The lagging economy is beginning to influence a typically untouchable employment sector -- healthcare.
According to the Associated Press, rising costs and tight revenue has forced many Tennessee hospitals to cut staff and place a freeze on new hires. More than half of the 82 facilities that responded to a recent Tennessee Hospital Association survey have implemented such expense-saving measures.
Locally, Mountain States Health Alliance and Wellmont Health Systems report they were able to avoid layoffs in 2008. And each says there is no hiring freeze on clinical positions, such as physicians, nurses, pharmacists and technicians.
According to MSHA Vice President Ed Herbert, expenses are being cut in other areas: mileage, travel, advertising.
Attrition has also aided hospitals in saving on expenses. Herbert said vacated positions in non-clinical areas are not being filled, as staff in those departments are adjusting their duties to pick up the slack.
"It's been working so far, but if (the economy) does not improve, yes, Mountain States will have to look at further expense reductions," Herbert said. "And these (layoffs) will not be bedside; they'll be administrative, non-clinical, away from the bedside."
"The focus is on the patient. We are not trying to cut corners. We're giving the patient that quality care, that patient-centered care that we promise."
Well before Tuesday's AP report on hospital cuts, rumors had been circulating locally that area organizations were laying off employees and not hiring new personnel. Wellmont and MSHA denied both counts, and a search of their websites show hundreds of positions are available to qualified applicants.
"Somebody out here is telling people we've got a hiring freeze," Herbert said. "If you're a nurse, if you're a pharmacist, if you're a clinician, we probably have a job for you. We're going to keep putting the best people bedside that we can, put the best people in our pharmacies, put the best people in our physical therapy areas."
According to the Tennessee Hospital Association's survey, conducted earlier this month, 43 of the 82 responding hospitals said they’ve cut jobs. The survey didn’t ask about the types of jobs.
"In terms of membership surveys we do, this is as good a cross-section as we find," said Phil Martin, Tennessee Hospital Association spokesman.
Seventy Tennessee hospitals said they’ve put a freeze on hiring or are considering it.
"Everybody is looking right now for places where they can save money and keep their core business going," said Craig Becker, Tennessee Hospital Association CEO.
Becker told the AP that more than three-quarters of hospitals in the state have experienced a drop in elective surgeries, which tend to be moneymakers for hospitals.
At the same time, 95 percent have seen costs grow for charity care, the medically indigent and bad debt.

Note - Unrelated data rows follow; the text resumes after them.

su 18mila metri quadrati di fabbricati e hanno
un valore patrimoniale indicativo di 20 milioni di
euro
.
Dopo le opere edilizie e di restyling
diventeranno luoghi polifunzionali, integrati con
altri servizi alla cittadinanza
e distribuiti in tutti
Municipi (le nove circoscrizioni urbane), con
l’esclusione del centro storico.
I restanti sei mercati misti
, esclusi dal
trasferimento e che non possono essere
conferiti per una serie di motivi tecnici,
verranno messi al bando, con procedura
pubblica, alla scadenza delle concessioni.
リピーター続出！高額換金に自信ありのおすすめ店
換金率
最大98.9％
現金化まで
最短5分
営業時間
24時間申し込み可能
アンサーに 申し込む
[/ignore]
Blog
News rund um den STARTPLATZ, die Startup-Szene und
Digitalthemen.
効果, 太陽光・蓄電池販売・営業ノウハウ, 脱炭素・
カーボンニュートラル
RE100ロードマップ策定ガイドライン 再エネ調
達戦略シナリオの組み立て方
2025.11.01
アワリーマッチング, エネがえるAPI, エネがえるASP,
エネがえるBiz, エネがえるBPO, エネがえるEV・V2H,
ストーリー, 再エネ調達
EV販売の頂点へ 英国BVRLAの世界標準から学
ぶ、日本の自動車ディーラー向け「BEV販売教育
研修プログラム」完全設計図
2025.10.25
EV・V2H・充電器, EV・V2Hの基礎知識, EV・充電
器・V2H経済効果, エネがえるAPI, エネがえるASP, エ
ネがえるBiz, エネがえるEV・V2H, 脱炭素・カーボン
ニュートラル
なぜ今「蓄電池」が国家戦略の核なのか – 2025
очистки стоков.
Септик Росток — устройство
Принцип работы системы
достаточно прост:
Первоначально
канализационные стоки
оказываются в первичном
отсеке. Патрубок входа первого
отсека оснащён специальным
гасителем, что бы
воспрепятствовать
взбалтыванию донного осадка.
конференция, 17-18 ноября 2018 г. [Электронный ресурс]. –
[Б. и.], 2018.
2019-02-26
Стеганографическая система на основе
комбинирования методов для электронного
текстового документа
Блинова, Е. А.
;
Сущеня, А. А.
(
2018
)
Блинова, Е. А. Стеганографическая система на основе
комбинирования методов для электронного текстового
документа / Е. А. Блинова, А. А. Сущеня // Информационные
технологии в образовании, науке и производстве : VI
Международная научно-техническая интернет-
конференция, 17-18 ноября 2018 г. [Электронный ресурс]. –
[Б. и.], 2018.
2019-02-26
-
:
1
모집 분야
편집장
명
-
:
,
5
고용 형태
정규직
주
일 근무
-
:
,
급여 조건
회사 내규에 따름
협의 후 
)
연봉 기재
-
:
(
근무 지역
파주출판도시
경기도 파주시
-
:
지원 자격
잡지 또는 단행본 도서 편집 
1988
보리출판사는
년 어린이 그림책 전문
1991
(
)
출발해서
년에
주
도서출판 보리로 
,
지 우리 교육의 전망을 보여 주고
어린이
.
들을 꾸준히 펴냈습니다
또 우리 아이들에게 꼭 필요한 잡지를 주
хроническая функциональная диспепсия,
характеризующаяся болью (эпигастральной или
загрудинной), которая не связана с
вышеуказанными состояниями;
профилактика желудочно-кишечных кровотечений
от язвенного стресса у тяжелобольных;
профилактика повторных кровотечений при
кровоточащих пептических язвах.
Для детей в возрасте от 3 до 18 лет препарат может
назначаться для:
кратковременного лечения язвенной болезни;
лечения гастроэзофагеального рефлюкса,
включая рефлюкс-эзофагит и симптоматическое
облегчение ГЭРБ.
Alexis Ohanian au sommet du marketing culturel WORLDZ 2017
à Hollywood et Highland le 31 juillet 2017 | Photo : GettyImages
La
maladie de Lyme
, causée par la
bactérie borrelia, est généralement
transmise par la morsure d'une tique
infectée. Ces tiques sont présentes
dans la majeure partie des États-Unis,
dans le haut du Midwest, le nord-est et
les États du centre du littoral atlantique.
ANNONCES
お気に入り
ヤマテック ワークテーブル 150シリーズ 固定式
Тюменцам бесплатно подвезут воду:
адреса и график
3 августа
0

With unemployment on the rise, things are expected to get worse.
The survey shows that emergency department visits increased at two-thirds of the hospitals, while the number of patients seeking care for behavioral health needs — a symptom of a slumping economy, according to the hospital association — is up at 38 percent of them.
The association also says the value of invested hospital reserves is down across the board, adding to the hardship.
Besides cutting jobs and services, the association says hospitals are delaying vendor payments, trimming administrative costs, delaying pay raises for employees and postponing construction and information technology projects.
"I have not seen a recession hit health care as this one has in the 30 years I’ve been in this business," Becker said.
With a new state Legislature preparing to convene next month, he hopes lawmakers will be "gentle" with the state’s TennCare program.
"We recognize that the state has big problems, but if they’re going to cut as much as they’re talking about out of TennCare, it’s only going to make things worse," Becker said.